How to further blow something out of proportion

I just read Rick Segal‘s post The Anatomy of Noise (link originally both from Scoble’s blog and Winer’s blog). This whole thread starts with Amit Malhotra quoting Steve Ballmer as saying RSS isn’t the end all and be all (it’s actually not). It escalates with Dave Winer saying:

Ballmer, Ballmer, Ballmer, just when I was beginning to think that Microsoft possibly saw the benefit in working with the rest of the world, he sprays a thick coat of FUD on RSS.

Too simple? Feh.

Scoble responds in his normal jovial way. At this point, I figured things were pretty much over. It wasn’t that interesting to begin with. It only really got interesting with Rick Segal’s post. I first want to point out a fallacy with Rick’s logic. Rick says:

1. Somebody writes something they heard from CEO. Not verified yet.

2. Still unverified, employee comments and cranks it up a notch. That’s strictly my opinion of Scoble’s comments regarding what Ballmer knew, who he talked, and the witty ‘come on channel 9’ invite. You have to read it and be your own judge of his style.

This is missing an important key step. Dave Winer, who’s well read, pointed everyone to Amit’s post (I believe he got it via Steve Rubel, who’s also well read, to give credit where credit’s due). At this point, there’s no controlling the conversation. People like me, who aren’t incredibly well read (I’m much more watched than read), could link to this and add the same commentary as Dave Winer and not receive close to the same reaction. At this point, Scoble has to respond, or everyone’s going to be having a conversation about Microsoft without anyone from Microsoft being involved at all. In the zero day PR world of the blogosphere, if you’re not out there responding, you’re much more likely to take a huge hit than if you can help be part of the conversation, especially if you’ve got someone like Robert Scoble out there writing for you.

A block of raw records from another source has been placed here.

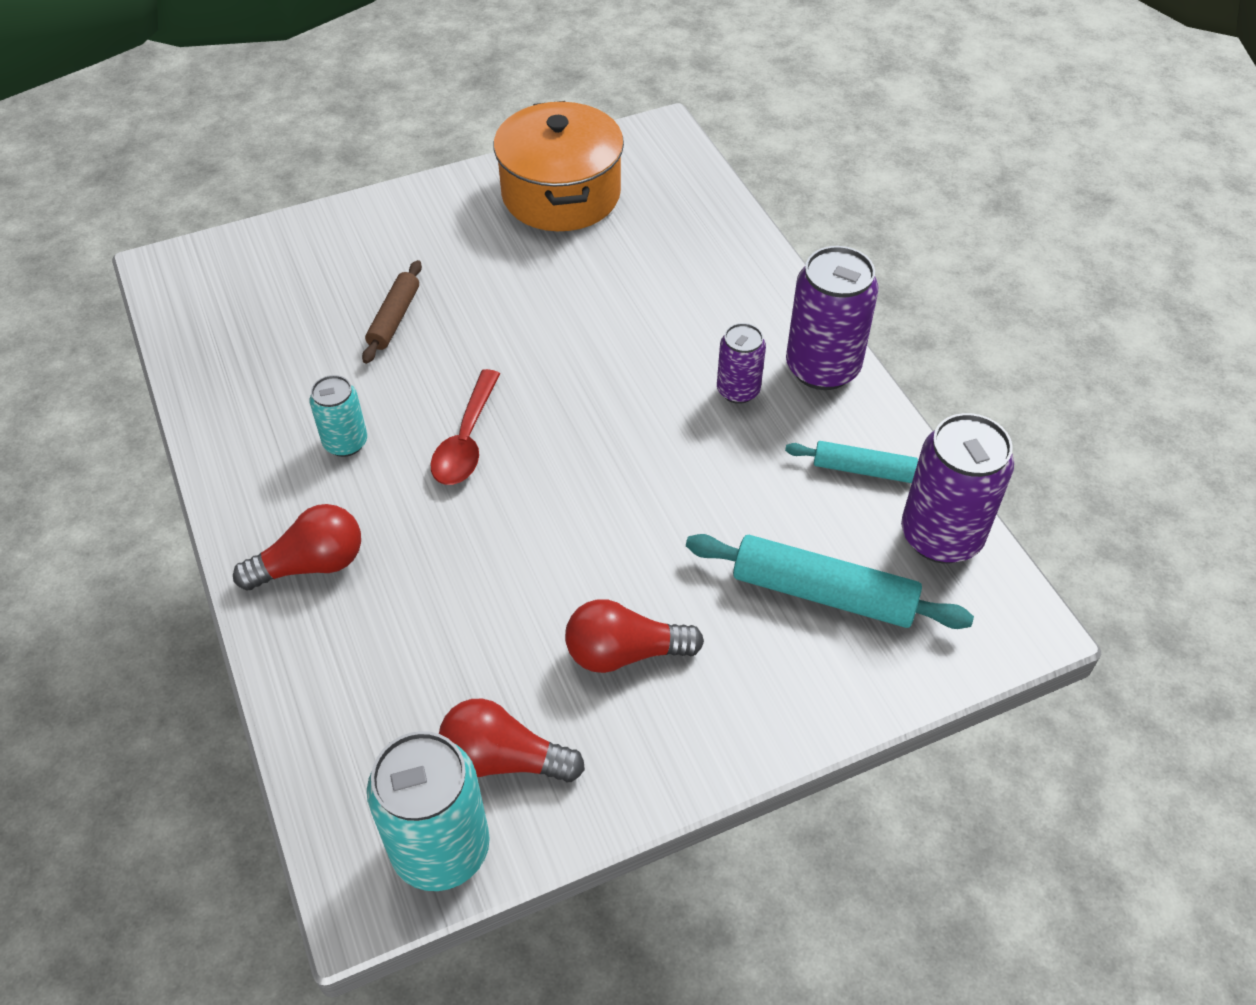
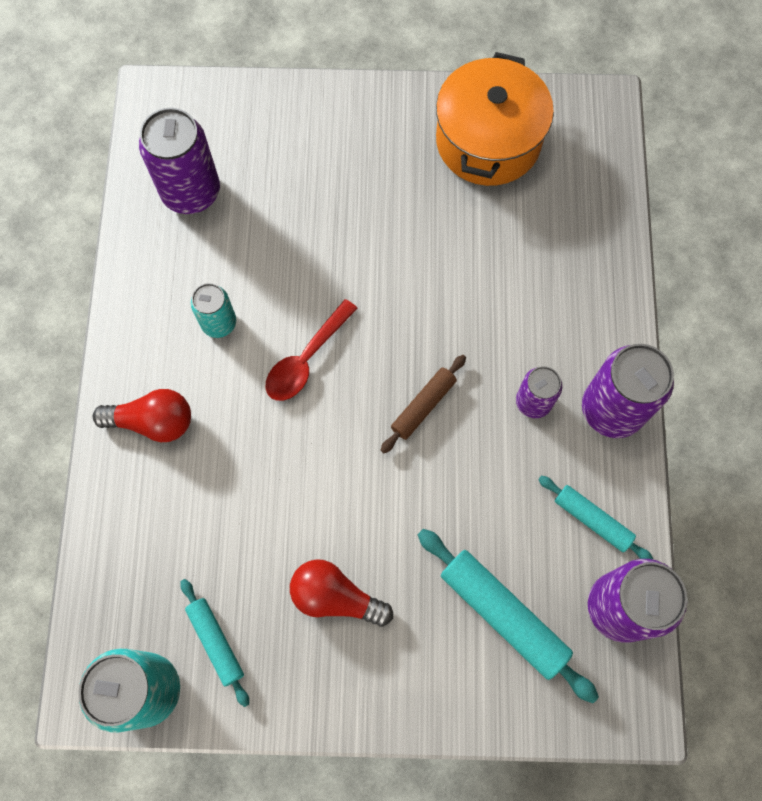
camera: 25 degrees right, 20 degrees up
(252, 337) = (191, 192): none -> purple can
(394, 318) = (302, 218): brown rolling pin -> brown rolling pin (423, 406)
(503, 759) = (215, 642): red light bulb -> turquoise rolling pin

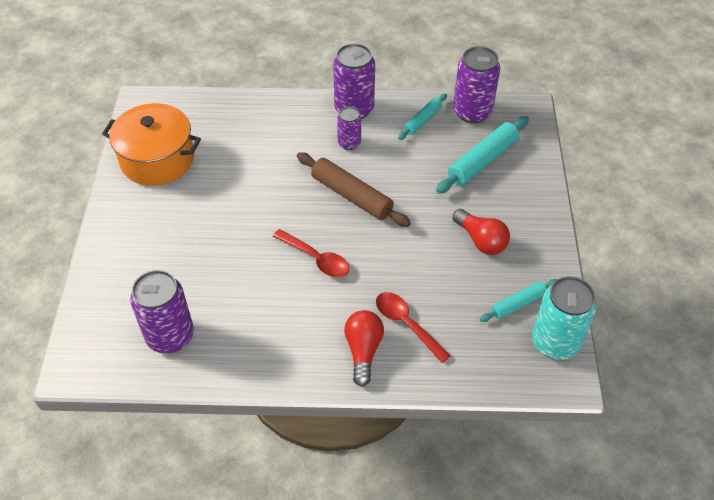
camera: 90 degrees left, 20 degrees down
(191, 479) = (406, 324): none -> red spoon
(219, 323) = (285, 312): turquoise can -> none
(335, 597) = (481, 240): red light bulb -> red light bulb turned 60 degrees counterclockwise
(423, 406) = (351, 196): brown rolling pin -> brown rolling pin, size x1.68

And finally, I’d like to point out that this conversation, which I had been following, was largely uninteresting up until this point. The only reason it even reached the point where Robert Scoble was interested was because of Dave Winer’s personal attachment to anyone’s comments where someone might insinuate that RSS isn’t the greatest thing since sliced bread. In my opinion, Ballmer misses the simplicity point of RSS, but I think he responds the same way any CEO should, with moderation. Rick could have chosen a dozen other interesting conversations from Robert in the last month alone to choose, but I think he chose this one because of his obvious attachment to Dave Winer. His analysis throughout the entire article is tempered by obvious admiration for Dave, and I think attempting to pass off defending your friend as an objective analysis of the dangers of “Corporate Blogging” and transparency is shameful. I’m obviously defending Robert here, but I’m at least being honest about my intentions.

Also, in my defense, if you made it this far, I just read all of Scoble’s post (I originally clicked on the link to Rick’s post and started my response) and I see he said a lot of what I’ve said here. It’s 4 AM, my points are valid, and I don’t feel like rewriting. Sorry if it seems as if I’m just toeing the Scoble line, but I actually did write this stuff without reading his first.